Even more, a single transaction of Bitcoin is reported to have the same carbon footprint as 680,000 Visa transactions or 51,210 hours of watching YouTube. One paper from the Oak Ridge Institute in Ohio found that the amount of energy used to mine one dollar’s worth of Bitcoin is more than double the amount of energy used to mine one dollar’s worth of copper, gold and platinum.

Worse still, as the price of Bitcoin rises, the mathematical puzzles required to mine the coin get more difficult and since the computers will need more computing power to process the transactions, the energy required increases.
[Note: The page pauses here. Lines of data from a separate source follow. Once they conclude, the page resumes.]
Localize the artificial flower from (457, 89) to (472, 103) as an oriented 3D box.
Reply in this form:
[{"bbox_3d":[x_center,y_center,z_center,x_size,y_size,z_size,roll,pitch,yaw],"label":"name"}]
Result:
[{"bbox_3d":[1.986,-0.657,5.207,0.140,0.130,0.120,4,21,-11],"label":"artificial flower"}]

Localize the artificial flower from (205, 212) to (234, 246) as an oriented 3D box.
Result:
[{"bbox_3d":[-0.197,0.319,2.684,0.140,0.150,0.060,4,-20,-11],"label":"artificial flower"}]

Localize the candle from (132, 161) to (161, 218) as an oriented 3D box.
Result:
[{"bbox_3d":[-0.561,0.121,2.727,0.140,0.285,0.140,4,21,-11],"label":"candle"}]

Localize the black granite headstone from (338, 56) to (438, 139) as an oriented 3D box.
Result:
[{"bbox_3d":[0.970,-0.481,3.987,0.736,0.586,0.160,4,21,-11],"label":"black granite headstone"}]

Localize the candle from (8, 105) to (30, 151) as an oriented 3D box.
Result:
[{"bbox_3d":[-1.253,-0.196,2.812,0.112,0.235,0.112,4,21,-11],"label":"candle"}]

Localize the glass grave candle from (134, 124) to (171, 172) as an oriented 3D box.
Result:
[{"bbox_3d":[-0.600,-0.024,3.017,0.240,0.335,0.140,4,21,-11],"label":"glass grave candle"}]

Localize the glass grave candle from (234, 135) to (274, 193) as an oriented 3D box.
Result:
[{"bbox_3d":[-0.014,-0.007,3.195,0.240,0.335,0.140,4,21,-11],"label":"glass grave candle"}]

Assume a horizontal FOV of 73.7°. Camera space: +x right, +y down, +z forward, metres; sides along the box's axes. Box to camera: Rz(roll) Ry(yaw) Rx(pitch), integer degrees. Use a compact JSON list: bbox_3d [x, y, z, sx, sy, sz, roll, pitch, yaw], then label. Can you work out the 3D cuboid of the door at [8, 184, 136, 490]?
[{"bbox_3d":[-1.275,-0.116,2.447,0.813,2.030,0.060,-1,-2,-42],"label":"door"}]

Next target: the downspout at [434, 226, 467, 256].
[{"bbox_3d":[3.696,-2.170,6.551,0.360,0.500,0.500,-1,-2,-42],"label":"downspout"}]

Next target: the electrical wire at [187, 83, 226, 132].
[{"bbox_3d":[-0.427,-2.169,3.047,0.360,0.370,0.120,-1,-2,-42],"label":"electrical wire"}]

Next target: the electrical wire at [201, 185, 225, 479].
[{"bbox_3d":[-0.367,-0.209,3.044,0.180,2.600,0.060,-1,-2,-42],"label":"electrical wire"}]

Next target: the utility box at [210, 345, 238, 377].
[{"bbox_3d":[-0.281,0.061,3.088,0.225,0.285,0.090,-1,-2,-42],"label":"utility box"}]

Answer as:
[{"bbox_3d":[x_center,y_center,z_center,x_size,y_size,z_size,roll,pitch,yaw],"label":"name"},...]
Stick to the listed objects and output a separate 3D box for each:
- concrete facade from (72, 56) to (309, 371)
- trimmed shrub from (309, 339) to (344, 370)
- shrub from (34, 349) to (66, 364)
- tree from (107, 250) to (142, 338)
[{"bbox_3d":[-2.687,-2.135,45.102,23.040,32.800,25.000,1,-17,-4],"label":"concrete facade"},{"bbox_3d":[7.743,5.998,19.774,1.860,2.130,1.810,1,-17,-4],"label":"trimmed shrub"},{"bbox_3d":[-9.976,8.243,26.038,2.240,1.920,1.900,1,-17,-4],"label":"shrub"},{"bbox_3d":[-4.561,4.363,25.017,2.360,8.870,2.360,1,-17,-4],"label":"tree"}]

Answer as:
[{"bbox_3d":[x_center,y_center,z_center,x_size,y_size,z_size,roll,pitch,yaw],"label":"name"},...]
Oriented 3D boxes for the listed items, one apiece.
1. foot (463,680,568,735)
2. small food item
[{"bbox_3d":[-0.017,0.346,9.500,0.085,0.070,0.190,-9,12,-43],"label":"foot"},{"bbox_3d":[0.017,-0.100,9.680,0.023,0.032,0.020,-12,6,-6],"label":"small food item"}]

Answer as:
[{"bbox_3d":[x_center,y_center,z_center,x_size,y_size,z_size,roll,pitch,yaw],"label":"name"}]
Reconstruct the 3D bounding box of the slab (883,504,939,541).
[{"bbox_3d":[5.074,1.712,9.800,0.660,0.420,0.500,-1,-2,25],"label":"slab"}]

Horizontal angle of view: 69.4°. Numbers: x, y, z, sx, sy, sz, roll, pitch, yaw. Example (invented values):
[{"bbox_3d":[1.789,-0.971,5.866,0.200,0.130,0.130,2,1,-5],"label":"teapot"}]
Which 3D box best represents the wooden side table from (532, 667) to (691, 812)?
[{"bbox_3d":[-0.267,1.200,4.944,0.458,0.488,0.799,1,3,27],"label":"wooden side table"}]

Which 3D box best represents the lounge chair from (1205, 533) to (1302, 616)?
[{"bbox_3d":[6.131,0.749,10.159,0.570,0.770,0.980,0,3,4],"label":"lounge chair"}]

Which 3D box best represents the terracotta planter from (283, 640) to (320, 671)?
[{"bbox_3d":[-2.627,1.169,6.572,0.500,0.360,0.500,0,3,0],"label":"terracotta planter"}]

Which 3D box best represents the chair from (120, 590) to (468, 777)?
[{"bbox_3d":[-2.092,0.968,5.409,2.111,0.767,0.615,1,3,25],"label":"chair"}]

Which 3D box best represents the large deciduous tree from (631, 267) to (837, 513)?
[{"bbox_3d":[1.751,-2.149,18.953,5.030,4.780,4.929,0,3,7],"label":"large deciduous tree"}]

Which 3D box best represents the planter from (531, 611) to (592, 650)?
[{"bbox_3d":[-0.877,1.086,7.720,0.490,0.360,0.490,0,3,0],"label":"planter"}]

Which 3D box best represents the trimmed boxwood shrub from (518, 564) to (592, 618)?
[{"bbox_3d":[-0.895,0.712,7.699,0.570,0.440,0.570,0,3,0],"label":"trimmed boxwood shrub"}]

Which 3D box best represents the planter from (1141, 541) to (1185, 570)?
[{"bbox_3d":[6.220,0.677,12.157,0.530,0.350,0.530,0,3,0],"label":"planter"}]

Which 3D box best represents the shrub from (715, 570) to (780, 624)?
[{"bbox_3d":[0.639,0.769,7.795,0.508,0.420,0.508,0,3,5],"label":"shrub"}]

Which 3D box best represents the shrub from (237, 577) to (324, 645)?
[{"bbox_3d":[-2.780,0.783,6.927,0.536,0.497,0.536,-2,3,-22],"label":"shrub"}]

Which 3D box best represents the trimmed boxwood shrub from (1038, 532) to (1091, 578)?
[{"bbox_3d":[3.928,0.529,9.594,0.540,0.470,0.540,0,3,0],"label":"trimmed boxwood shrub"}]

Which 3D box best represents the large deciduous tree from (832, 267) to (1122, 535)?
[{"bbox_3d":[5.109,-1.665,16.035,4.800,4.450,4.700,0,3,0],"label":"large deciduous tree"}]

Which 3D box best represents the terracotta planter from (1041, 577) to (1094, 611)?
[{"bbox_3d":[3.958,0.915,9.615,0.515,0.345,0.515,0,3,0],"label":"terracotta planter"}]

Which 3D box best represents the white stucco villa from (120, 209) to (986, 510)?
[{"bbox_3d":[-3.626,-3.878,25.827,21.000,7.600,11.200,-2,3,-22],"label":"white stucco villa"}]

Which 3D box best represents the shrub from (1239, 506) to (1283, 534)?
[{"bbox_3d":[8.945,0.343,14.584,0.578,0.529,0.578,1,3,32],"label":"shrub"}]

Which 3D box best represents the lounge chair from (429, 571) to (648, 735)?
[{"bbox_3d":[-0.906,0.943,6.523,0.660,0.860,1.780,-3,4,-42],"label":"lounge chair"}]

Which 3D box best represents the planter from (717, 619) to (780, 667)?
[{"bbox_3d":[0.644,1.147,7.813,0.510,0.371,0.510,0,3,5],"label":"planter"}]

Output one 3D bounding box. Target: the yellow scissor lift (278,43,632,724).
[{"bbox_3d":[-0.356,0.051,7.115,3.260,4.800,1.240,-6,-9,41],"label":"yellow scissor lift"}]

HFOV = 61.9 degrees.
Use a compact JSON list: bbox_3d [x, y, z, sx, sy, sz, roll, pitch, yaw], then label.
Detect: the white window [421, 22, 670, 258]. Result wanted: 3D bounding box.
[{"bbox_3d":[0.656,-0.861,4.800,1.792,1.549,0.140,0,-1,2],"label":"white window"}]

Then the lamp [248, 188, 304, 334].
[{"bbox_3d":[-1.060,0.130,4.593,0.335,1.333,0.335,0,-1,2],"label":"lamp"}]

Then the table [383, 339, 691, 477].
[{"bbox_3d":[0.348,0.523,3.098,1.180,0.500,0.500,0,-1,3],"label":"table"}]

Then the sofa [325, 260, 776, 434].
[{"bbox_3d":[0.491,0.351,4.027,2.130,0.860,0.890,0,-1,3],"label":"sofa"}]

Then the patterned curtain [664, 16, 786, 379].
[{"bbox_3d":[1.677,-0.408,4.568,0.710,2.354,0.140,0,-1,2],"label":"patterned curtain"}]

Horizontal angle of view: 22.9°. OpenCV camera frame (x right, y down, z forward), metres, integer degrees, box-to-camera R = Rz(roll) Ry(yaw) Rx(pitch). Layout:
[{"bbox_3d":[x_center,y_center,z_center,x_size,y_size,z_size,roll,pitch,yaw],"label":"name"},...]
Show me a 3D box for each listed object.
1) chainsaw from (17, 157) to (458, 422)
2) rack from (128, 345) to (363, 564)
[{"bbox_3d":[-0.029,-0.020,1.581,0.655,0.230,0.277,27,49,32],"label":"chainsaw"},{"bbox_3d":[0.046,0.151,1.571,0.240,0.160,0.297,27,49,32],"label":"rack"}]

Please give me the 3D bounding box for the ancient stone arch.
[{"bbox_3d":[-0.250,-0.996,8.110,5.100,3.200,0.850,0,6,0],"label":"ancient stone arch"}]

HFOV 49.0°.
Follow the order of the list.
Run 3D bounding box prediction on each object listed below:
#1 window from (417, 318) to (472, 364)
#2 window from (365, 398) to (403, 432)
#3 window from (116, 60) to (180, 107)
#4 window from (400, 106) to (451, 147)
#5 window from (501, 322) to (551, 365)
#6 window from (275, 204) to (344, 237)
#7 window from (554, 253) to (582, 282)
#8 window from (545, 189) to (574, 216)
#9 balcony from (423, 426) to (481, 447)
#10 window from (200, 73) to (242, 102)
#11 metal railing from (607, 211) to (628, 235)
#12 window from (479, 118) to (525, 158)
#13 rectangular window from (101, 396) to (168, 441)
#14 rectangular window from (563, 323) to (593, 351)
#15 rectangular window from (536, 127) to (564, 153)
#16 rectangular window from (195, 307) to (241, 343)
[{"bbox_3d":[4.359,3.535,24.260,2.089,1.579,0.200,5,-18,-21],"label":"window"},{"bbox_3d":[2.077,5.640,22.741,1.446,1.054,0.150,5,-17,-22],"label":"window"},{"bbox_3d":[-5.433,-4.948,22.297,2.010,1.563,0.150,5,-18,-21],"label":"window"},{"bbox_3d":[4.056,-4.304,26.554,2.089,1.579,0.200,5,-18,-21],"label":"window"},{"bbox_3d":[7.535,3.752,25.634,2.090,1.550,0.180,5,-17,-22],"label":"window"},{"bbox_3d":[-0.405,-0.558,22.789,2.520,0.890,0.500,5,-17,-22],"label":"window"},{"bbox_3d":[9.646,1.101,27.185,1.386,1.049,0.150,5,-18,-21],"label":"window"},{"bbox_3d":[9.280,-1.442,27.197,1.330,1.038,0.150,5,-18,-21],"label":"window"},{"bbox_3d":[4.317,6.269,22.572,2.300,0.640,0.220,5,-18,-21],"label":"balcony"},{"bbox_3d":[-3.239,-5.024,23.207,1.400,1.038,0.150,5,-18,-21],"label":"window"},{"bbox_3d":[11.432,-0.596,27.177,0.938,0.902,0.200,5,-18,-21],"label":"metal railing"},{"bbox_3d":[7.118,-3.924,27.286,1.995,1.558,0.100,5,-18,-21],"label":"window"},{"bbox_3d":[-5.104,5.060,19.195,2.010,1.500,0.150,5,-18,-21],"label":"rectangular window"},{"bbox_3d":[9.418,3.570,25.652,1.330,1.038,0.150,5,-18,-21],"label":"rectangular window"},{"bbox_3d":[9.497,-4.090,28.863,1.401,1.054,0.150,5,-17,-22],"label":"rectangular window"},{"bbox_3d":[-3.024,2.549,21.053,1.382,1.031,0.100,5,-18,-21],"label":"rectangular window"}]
One research by the Chinese Academy of Researchers revealed that “the energy usage by Bitcoin mining will soon exceed the energy consumption of Italy and Saudi Arabia if urgent action is not taken to rein them in.”

Dr Larisa Yarovaya, a lecturer and researcher in International Finance and Fintech at Southampton Business School, speaking to the Financial Times, said “cryptocurrency buyers should also take individual responsibility for their contribution [to carbon emissions].” And indeed if this responsibility is to be had, Nigeria will be bearing an astoundingly increasing level of responsibility for GHG emissions than it has previously accounted for, seeing as one report by the Sierra Club pointed out that Bitcoin alone has the potential to increase global warming past 2 degrees Celsius in three decades.

With Nigeria’s success on the Bitcoin charts, its continued patronage is contributing to GHG emissions from Bitcoin mining, since without a burgeoning market, there can be no sales or mining at that. This means that by contributing vicariously to the rise in global emissions, the country may not be able to boast of “minimal contribution to the global GHG mix” anymore as the Nigerian government has argued in the past.

While there are moves to transition Bitcoin mining energy sources to renewable sources, especially with the recent call out of the coin by billionaire Elon Musk, it would appear that the international community is yet to realize the full extent of how much the coin is contributing to making carbon-backing economies out of developing countries like Nigeria.